Passou a ter 26 letras, ao incorporar as letras “k”, “w” e “y”

Pelas regras do Acordo Ortográfico, além das 26 letras do alfabeto, também são utilizadas na constituição das palavras: Ç (cê cedilhado) e os dígrafos: rr (erre duplo), ss (esse duplo), ch (cê -agá), lh (ele -agá), nh (ene -agá), gu (guê -u) e qu (quê -u).

Acento circunflexo

Não se usa mais:

1. Nas terceiras pessoas do plural no presente do indicativo ou do subjuntivo dos verbos “crer”, “dar”, “ler”, “ver” e seus derivados. A grafia correta será “creem”, “deem”, “leem” e “veem”

2. Em palavras terminados em hiato “oo”, como “enjôo” ou “vôo” -que se tornam “enjoo” e “voo”

Acento agudo

Não se usa mais:

1. Nos ditongos abertos “ei” e “oi” de palavras paroxítonas, como “assembléia”, “idéia”, “heróica” e “jibóia”

2. Nas palavras paroxítonas, com “i” e “u” tônicos, quando precedidos de ditongo.

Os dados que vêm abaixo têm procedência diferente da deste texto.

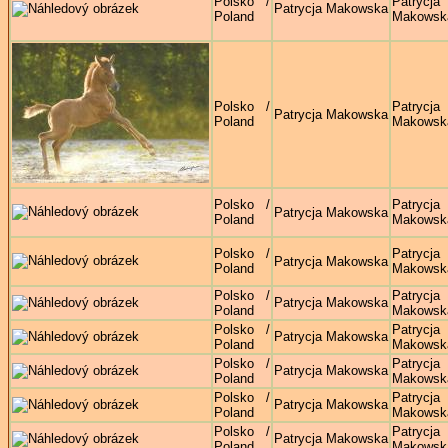
Polsko /
Patrycja
Patrycja Makowska
Poland
Makowsk
Polsko /
Patrycja
Patrycja Makowska
Poland
Makowsk
Polsko /
Patrycja
Patrycja Makowska
Poland
Makowsk
Polsko /
Patrycja
Patrycja Makowska
Poland
Makowsk
Polsko /
Patrycja
Patrycja Makowska
Poland
Makowsk
Polsko /
Patrycja
Patrycja Makowska
Poland
Makowsk
Polsko /
Patrycja
Patrycja Makowska
Poland
Makowsk
Polsko /
Patrycja
Patrycja Makowska
Poland
Makowsk
Polsko /
Patrycja
Patrycja Makowska
Poland
Makowsk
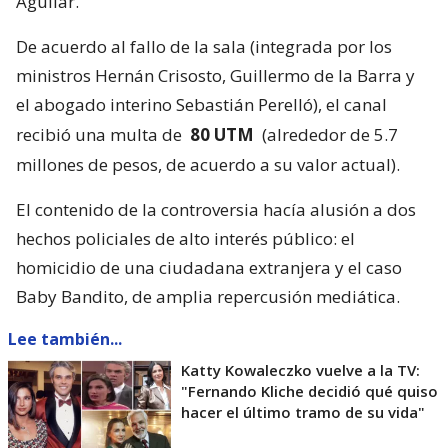
Aguilar.
De acuerdo al fallo de la sala (integrada por los
ministros Hernán Crisosto, Guillermo de la Barra y
el abogado interino Sebastián Perelló), el canal
recibió una multa de
80 UTM
(alrededor de 5.7
millones de pesos, de acuerdo a su valor actual).
El contenido de la controversia hacía alusión a dos
hechos policiales de alto interés público: el
homicidio de una ciudadana extranjera y el caso
Baby Bandito, de amplia repercusión mediática.
Lee también...
Katty Kowaleczko vuelve a la TV:
"Fernando Kliche decidió qué quiso
hacer el último tramo de su vida"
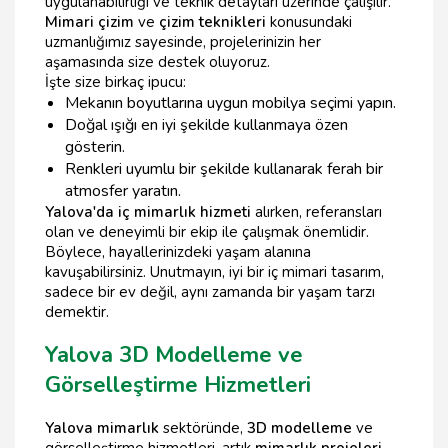
uygulanabilirliği ve teknik detayları üzerinde çalışılır.
Mimari çizim
ve
çizim teknikleri
konusundaki
uzmanlığımız sayesinde, projelerinizin her
aşamasında size destek oluyoruz.
İşte size birkaç ipucu:
Mekanın boyutlarına uygun mobilya seçimi yapın.
Doğal ışığı en iyi şekilde kullanmaya özen
gösterin.
Renkleri uyumlu bir şekilde kullanarak ferah bir
atmosfer yaratın.
Yalova'da iç mimarlık hizmeti
alırken, referansları
olan ve deneyimli bir ekip ile çalışmak önemlidir.
Böylece, hayallerinizdeki yaşam alanına
kavuşabilirsiniz. Unutmayın, iyi bir iç mimari tasarım,
sadece bir ev değil, aynı zamanda bir yaşam tarzı
demektir.
Yalova 3D Modelleme ve
Görselleştirme Hizmetleri
Yalova mimarlık
sektöründe,
3D modelleme
ve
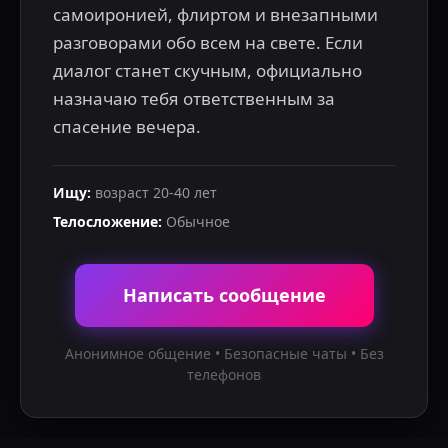
самоиронией, флиртом и внезапными 
разговорами обо всем на свете. Если 
диалог станет скучным, официально 
назначаю тебя ответственным за 
спасение вечера.
Ищу
:
возраст
20
-
40
лет
Телосложение
:
Обычное
Написать сообщение
Анонимное общение • Безопасные чаты • Без
телефонов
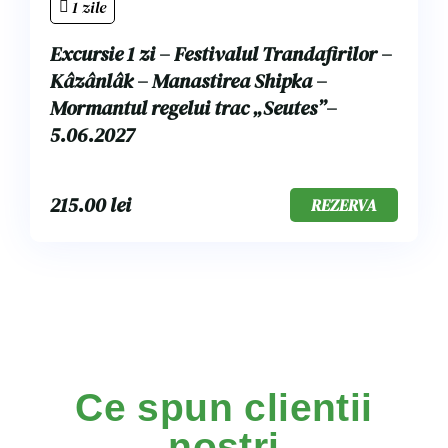
1 zile
Excursie 1 zi – Festivalul Trandafirilor –
Kâzânlâk – Manastirea Shipka –
Mormantul regelui trac „Seutes”–
5.06.2027
215.00
lei
REZERVA
Ce spun clientii
nostri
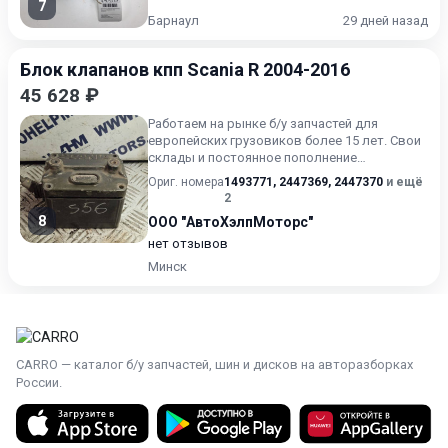
7
Барнаул
29 дней назад
Блок клапанов кпп Scania R 2004-2016
45 628 ₽
Работаем на рынке б/у запчастей для
европейских грузовиков более 15 лет. Свои
склады и постоянное пополнение
ассортимента запчастей. Широкий...
Ориг. номера
1493771
,
2447369
,
2447370
и ещё
2
8
ООО "АвтоХэлпМоторс"
нет отзывов
Минск
CARRO — каталог б/у запчастей, шин и дисков на авторазборках
России.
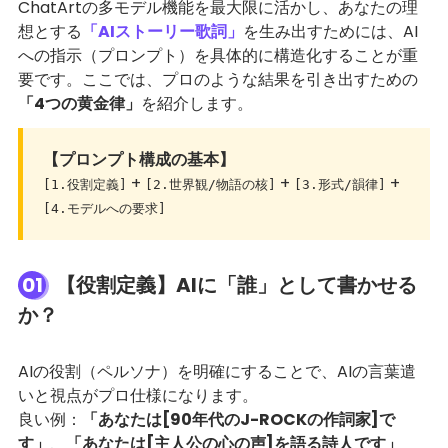
ChatArtの多モデル機能を最大限に活かし、あなたの理
想とする
「AIストーリー歌詞」
を生み出すためには、AI
への指示（プロンプト）を具体的に構造化することが重
要です。ここでは、プロのような結果を引き出すための
「4つの黄金律」
を紹介します。
【プロンプト構成の基本】
+
+
+
[1.役割定義]
[2.世界観/物語の核]
[3.形式/韻律]
[4.モデルへの要求]
01
【役割定義】AIに「誰」として書かせる
か？
AIの役割（ペルソナ）を明確にすることで、AIの言葉遣
いと視点がプロ仕様になります。
良い例：
「あなたは[90年代のJ-ROCKの作詞家]で
す」
、
「あなたは[主人公の心の声]を語る詩人です」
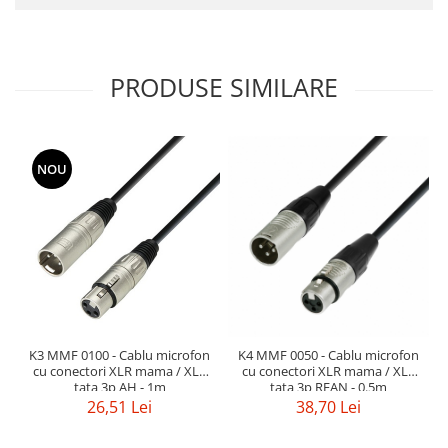
Mixere analogice
Mixere digitale
Mixere pentru DJ
PRODUSE SIMILARE
Monitorizare In-Ear
Stative pentru Boxe
Stative pentru Microfoane
NOU
K3 MMF 0100 - Cablu microfon
K4 MMF 0050 - Cablu microfon
cu conectori XLR mama / XLR
cu conectori XLR mama / XLR
tata 3p AH - 1m
tata 3p REAN - 0.5m
26,51 Lei
38,70 Lei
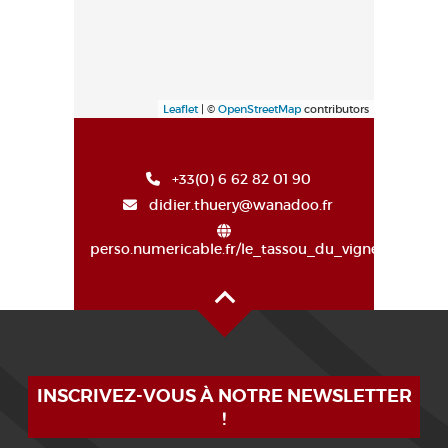
Leaflet
| ©
OpenStreetMap
contributors
+33(0) 6 62 82 01 90
didier.thuery@wanadoo.fr
perso.numericable.fr/le_tassou_du_vigneron/
Alto de la página
INSCRIVEZ-VOUS À NOTRE NEWSLETTER
!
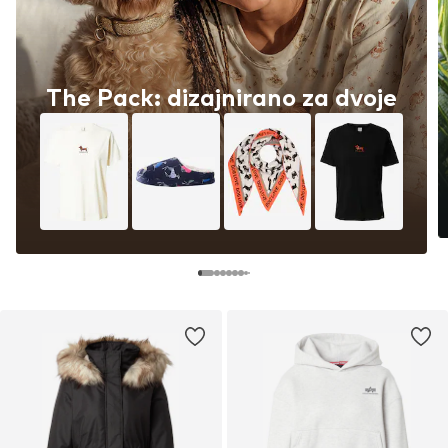
The Pack: dizajnirano za dvoje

Exemplos: “feiúra” e “baiúca” passam a ser grafadas “feiura” e “baiuca”

3. Nas formas verbais que têm o acento tônico na raiz, com “u” tônico precedido de “g” ou “q” e seguido de “e” ou “i”. Com isso, algumas poucas formas de verbos, como averigúe (averiguar), apazigúe (apaziguar) e argúem (arg(ü/u)ir), passam a ser grafadas averigue, apazigue, arguem

Grafia

No português lusitano:

1. Desaparecerão o “c” e o “p” de palavras em que essas letras não são pronunciadas, como “acção”, “acto”, “adopção”, “óptimo” -que se tornam “ação”, “ato”, “adoção” e “ótimo”

2. Será eliminado o “h” de palavras como “herva” e “húmido”, que serão grafadas como no Brasil -“erva” e “úmido”

Ficam consideradas neste caso as especificidades da pronúncia conforme o espaço geográfico. Ou seja, a grafia é mantida quando há pronúncia é retirada quando não são pronunciadas.

A manutenção de consoantes não pronunciadas ocorria, principalmente, pelos falantes de Portugal, que o Brasil há muito havia adaptado a grafia. Também houve casos da manutenção da dupla grafia, também respeitando a pronúncia.

Ficou decidido que nesses casos, os dicionários da língua portuguesa passarão a registrar as duas formas em todos os casos de dupla grafia. O fato será esclarecido para apontar as diferenças geográficas que impõem a oscilação da pronúncia.

Exemplos de consoantes pronunciadas:

Compacto, ficção, pacto, adepto, aptidão, núpcias, etc.

Exemplos de consoantes não pronunciadas:

Acção, afectivo, direcção, adopção, exacto, óptimo, etc.

Exemplos de dupla grafia:

Súbdito e súdito, subtil e sutil, amígdala e amídala, amnistia e anistia, etc.